§ **TASK OBJECTIVE**: Lines from the top of the entries through the line that has "War novel, it" must be duplicated exactly, and no others.
(DATA SUPPLIED begins)
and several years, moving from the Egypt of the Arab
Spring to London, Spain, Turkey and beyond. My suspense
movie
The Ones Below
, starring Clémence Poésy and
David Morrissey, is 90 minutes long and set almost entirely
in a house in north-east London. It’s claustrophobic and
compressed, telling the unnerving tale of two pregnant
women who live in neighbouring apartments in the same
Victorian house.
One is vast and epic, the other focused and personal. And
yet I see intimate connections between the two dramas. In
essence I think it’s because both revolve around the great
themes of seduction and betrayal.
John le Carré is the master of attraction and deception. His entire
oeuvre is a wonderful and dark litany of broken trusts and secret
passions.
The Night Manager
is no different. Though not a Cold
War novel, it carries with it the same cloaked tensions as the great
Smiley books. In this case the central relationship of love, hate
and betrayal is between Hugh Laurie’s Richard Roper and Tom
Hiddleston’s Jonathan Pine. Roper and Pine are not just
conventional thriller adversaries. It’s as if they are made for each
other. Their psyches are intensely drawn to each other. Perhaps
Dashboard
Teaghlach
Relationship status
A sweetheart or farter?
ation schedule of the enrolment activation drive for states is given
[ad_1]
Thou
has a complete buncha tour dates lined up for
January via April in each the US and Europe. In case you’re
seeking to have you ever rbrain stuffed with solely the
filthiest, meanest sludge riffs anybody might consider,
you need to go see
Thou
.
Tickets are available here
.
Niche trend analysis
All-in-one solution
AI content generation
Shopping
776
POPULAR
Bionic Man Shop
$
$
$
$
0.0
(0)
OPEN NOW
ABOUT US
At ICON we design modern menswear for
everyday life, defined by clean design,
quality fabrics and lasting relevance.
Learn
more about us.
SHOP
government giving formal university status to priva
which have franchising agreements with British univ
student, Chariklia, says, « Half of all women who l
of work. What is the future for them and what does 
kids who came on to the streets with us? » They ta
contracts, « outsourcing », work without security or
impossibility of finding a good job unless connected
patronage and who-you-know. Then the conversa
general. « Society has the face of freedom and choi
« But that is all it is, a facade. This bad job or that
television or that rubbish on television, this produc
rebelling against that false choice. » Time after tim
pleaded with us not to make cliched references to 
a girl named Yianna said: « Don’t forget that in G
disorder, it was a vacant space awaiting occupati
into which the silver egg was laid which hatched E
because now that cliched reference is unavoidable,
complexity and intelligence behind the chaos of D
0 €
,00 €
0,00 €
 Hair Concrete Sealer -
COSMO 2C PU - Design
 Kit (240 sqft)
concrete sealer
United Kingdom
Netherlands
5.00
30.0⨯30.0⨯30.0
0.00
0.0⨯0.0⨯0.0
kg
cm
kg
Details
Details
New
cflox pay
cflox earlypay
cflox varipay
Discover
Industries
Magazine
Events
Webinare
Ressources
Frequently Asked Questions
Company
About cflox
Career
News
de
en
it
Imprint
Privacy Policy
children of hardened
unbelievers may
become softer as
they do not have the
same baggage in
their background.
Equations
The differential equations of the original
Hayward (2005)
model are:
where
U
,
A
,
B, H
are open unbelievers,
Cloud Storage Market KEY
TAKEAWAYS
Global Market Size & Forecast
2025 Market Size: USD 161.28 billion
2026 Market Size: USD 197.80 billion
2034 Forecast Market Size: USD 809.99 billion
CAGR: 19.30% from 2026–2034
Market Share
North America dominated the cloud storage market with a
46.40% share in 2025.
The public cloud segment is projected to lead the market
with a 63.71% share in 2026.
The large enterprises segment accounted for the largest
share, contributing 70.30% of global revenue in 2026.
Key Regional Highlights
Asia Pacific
(DATA SUPPLIED ends)
§ **SOLVED EXERCISE**:
and several years, moving from the Egypt of the Arab
Spring to London, Spain, Turkey and beyond. My suspense
movie
The Ones Below
, starring Clémence Poésy and
David Morrissey, is 90 minutes long and set almost entirely
in a house in north-east London. It’s claustrophobic and
compressed, telling the unnerving tale of two pregnant
women who live in neighbouring apartments in the same
Victorian house.
One is vast and epic, the other focused and personal. And
yet I see intimate connections between the two dramas. In
essence I think it’s because both revolve around the great
themes of seduction and betrayal.
John le Carré is the master of attraction and deception. His entire
oeuvre is a wonderful and dark litany of broken trusts and secret
passions.
The Night Manager
is no different. Though not a Cold
War novel, it carries with it the same cloaked tensions as the great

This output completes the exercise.